Despite the power of Netdis as an effective network comparison method, like many other network comparison methods, it can become computationally expensive for large networks. In such situations the following variant of Netdis may be preferable (see [2]). This variant works by only querying a small subsample of the nodes in each network. An analogous Netdis statistic is then computed based on subgraph counts in the two-step ego networks of the sampled nodes. From numerous simulation studies and experimentations, it has been shown that this statistic based on subsampling is almost as effective as Netdis provided that at least 5 percent of the nodes in each network are sampled, with the new statistic only really dropping off significantly when fewer than 1 percent of nodes are sampled.
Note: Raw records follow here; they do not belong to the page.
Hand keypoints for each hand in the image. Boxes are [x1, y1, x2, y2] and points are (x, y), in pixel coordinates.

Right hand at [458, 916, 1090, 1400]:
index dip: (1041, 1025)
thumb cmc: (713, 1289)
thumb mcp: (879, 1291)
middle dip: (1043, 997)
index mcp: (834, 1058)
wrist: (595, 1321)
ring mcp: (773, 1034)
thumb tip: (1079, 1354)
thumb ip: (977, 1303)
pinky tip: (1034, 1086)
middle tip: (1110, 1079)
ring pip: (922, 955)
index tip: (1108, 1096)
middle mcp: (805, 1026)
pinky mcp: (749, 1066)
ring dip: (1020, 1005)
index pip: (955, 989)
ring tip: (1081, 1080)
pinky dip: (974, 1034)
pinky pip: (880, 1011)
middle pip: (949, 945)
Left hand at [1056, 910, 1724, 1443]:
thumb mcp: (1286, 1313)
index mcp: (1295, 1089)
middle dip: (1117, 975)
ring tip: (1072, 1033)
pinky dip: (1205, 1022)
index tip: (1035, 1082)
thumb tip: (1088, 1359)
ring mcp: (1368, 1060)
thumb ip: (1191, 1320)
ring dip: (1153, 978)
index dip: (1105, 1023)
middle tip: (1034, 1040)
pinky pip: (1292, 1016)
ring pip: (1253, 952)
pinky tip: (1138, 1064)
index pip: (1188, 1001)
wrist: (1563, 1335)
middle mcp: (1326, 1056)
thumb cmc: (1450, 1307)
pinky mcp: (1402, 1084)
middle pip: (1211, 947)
Remarkably, this procedure works well for inhomogeneous real-world networks, and not just for networks realised from classical homogeneous random graphs, in which case one would not be surprised that the procedure works.
Other network comparison methods
Finally, we note that Netdis is one of many network comparison methodologies present in the literature Other popular network comparison methodologies include GCD [3], GDDA [4], GHOST [5], MI-Graal [6] and NETAL [7].
[1] Ali W., Rito, T., Reinert, G., Sun, F. and Deane, C. M. Alignment-free protein
interaction network comparison. Bioinformatics 30 (2014), pp. i430–i437.
[2] Ali, W., Wegner, A. E., Gaunt, R. E., Deane, C. M. and Reinert, G. Comparison of
large networks with sub-sampling strategies. Submitted, 2015.
[3] Yaveroglu, O. N., Malod-Dognin, N., Davis, D., Levnajic, Z., Janjic, V., Karapandza,
R., Stojmirovic, A. and Prˇzulj, N. Revealing the hidden language of complex networks. Scientific Reports 4 Article number: 4547, (2014)
[4] Przulj, N. Biological network comparison using graphlet degree distribution. Bioinformatics 23 (2007), pp. e177–e183.
[5] Patro, R. and Kingsford, C. Global network alignment using multiscale spectral
signatures. Bioinformatics 28 (2012), pp. 3105–3114.
[6] Kuchaiev, O. and Przulj, N. Integrative network alignment reveals large regions of
global network similarity in yeast and human. Bioinformatics 27 (2011), pp. 1390–
1396.
[7] Neyshabur, B., Khadem, A., Hashemifar, S. and Arab, S. S. NETAL: a new graph-
based method for global alignment of protein–protein interaction networks. Bioinformatics 27 (2013), pp. 1654–1662.